Citing the rapidly changing stances of President Donald Trump and U.S. courts, Rep. Mark Pody, R-Lebanon took his controversial bathroom bill off notice from a house subcommittee Tuesday.
"I wanted to come up with a bill that is common sense and good policy for everybody," Pody said in the House Education Administration and Planning Subcommittee. "I have never seen an administration, courts and everything changing so quickly almost week to week."
Pody's bill would require students in public schools and universities to use restrooms and locker rooms that correspond with the sex on their birth certificates. It has drawn nationwide criticism from opponents who say it discriminates against LGBT students.
While Pody did take the bill off notice, he did leave the door open for its reintroduction later this session.
"We need to work on a different type of amendment to bring language in that would make the bill more appropriate," Pody said.
This is the second time in two years attempts to regulate public bathroom use in schools has failed. Last year, the House sponsor of a similar bill withdrew her legislation for further study.

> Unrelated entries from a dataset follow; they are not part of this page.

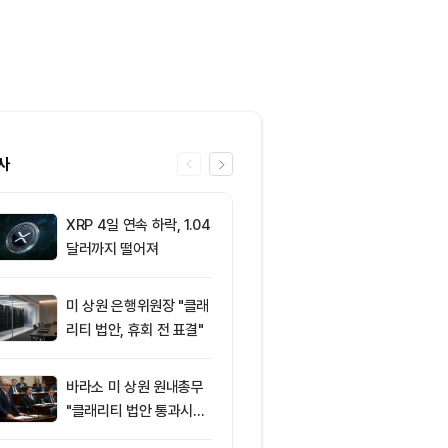
사
XRP 4일 연속 하락, 1.04
6
미 반도체주 약
달러까지 떨어져
매도 전환...코
급락
미 상원 은행위원장 "클래
7
‘관세’ 한마디
리티 법안, 휴회 전 표결"
6만2000달
피드, 5억달러
의 공포 경고
바라소 미 상원 원내총무
8
비트코인 따라
"클래리티 법안 통과시킬
립토 주식…카
때"
치, 코인베이스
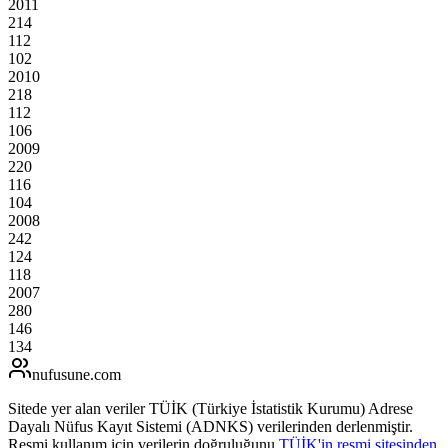
2011
214
112
102
2010
218
112
106
2009
220
116
104
2008
242
124
118
2007
280
146
134
nufusune
.com
Sitede yer alan veriler TÜİK (Türkiye İstatistik Kurumu) Adrese
Dayalı Nüfus Kayıt Sistemi (ADNKS) verilerinden derlenmiştir.
Resmi kullanım için verilerin doğruluğunu
TÜİK'in resmi sitesinden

Pody's bill carried a hefty fiscal note, with the potential for costing the state over $1 billion in federal funds. The fiscal note goes on to estimate that the Davidson County area alone could lose over $500,000 in local tax revenue with the loss of conventions in opposition to the bill.
Last week the Department of Education and the Department of Justice withdrew federal guidelines from the Obama administration that permitted students to use restrooms of their chosen gender. Tennessee Attorney General Herb Slatery and Lt. Gov. Randy McNally applauded the withdraw as a victory of states rates. McNally went on to say that the bathroom bill was rendered unnecessary thanks to the new direction.
Opponents of the bill gathered in Legislative Plaza before the subcommittee to voice their concerns. Members of the Tennessee Equality Project, ALCU and the LGBT chamber of commerce condemned not only the bathroom bill, but what they called a "slate of hate" in the state legislature. Those bills include the "Natural Marriage Defense Act" and a bill that critics argue would allow businesses to discriminate against LGBT community.
"We have watched again and again as lawmakers propose legislation that sends the clear message that LGBT Tennesseans are less than- that they and their families deserve fewer rights than others," said the executive director of the ACLU of Tennessee Hedy Weinberg.
Head of the Tennessee Equality Project Chris Sander said more than 50 members of clergy from around Tennessee have signed on to a letter that began circulating last week opposing anti-LGBT legislation as well.